His kitchen was a sad, dimly-lit space, but it seemed a little brighter when they were sitting across the table from one another. He’d poured her a finger of Jack and added half a can of Coke. It didn’t taste good, but it was more palatable than the straight whiskey he drank, and it warmed her insides pleasantly, calmed her raging nerves. It was getting late, but she didn’t think either of them were sleepy.
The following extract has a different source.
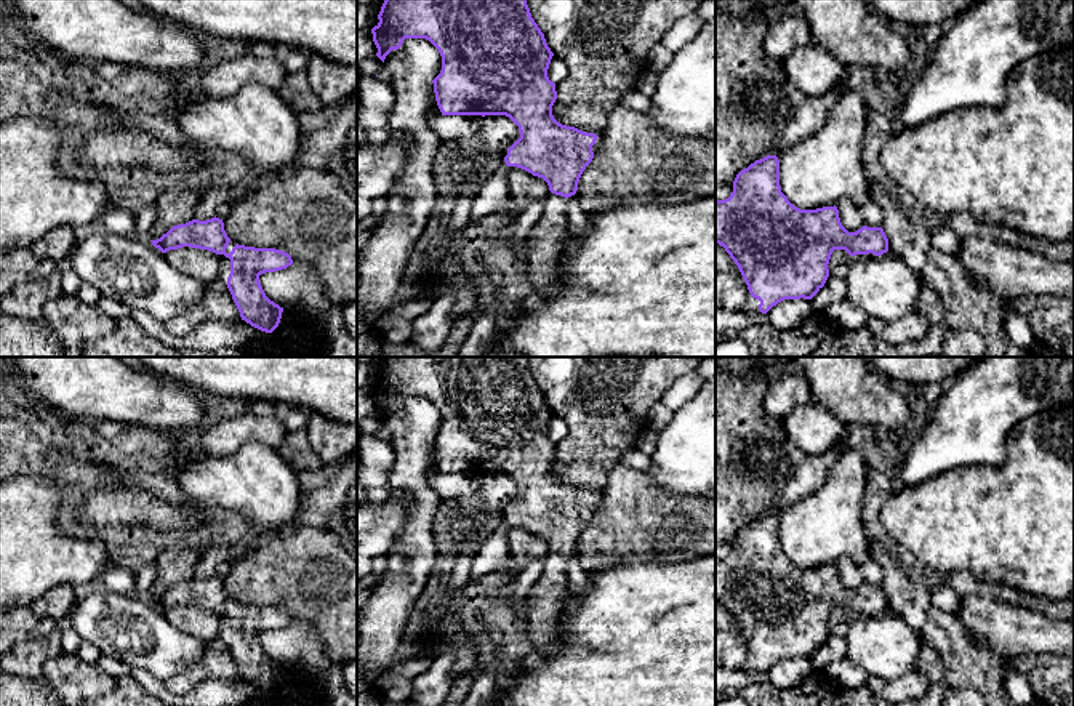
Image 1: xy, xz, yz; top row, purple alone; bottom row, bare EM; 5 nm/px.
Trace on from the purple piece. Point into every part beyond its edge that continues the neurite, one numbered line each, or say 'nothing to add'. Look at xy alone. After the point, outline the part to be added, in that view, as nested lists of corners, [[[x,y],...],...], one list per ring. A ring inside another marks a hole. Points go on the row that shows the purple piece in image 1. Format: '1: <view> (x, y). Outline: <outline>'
1: xy (224, 261). Outline: [[[221,255],[221,275],[219,280],[227,283],[227,277],[230,274],[230,259]]]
“What’s the plan?” Ghost asked.

Maggie took a bracing sip of her drink and let out a deep breath. “I don’t think there is one.”

He reached for the pack of Marlboros and lighter on the table. “You mind?”

She shook her head, eyes going to the practiced movements of his fingers as he lit up a smoke. “I knew I couldn’t stay. And I wouldn’t change leaving. My mom’s not reasonable. I won’t–” She felt her anger spike again. “Maybe it’s childish, or ungrateful, but I won’t be punished for things I didn’t do. That’s not fair.”

“It’s not,” he agreed, exhaling a long plume of smoke.

“But,” she continued, “the fact that I left means I can’t go back. She’ll never forgive me for this.”

“So you’re homeless.”

“More or less. I have an aunt and uncle in Ohio.”

He frowned.

“But I’m in school, and I…” She bit her lip.

“Knoxville’s home,” he said, voice softening. “I never could leave it either.”

Maggie slumped down in her chair, chin cupped in her hand. “I’m not old enough to get my own place. And I don’t have the money besides.”

He studied her a moment, smoke curling off the end of his cigarette. He took a deep, unsteady breath, and she didn’t think the little hitch had anything to do with smoking. “Okay, how ‘bout this? You stay here, and I’ll pay you to help out with Aidan, and we’ll go from there.”

Her stomach – a hard knot since she’d walked into her mom’s kitchen hours ago – finally unclenched. She wanted to kiss him again, but she settled for saying, “That sounds like a plan.”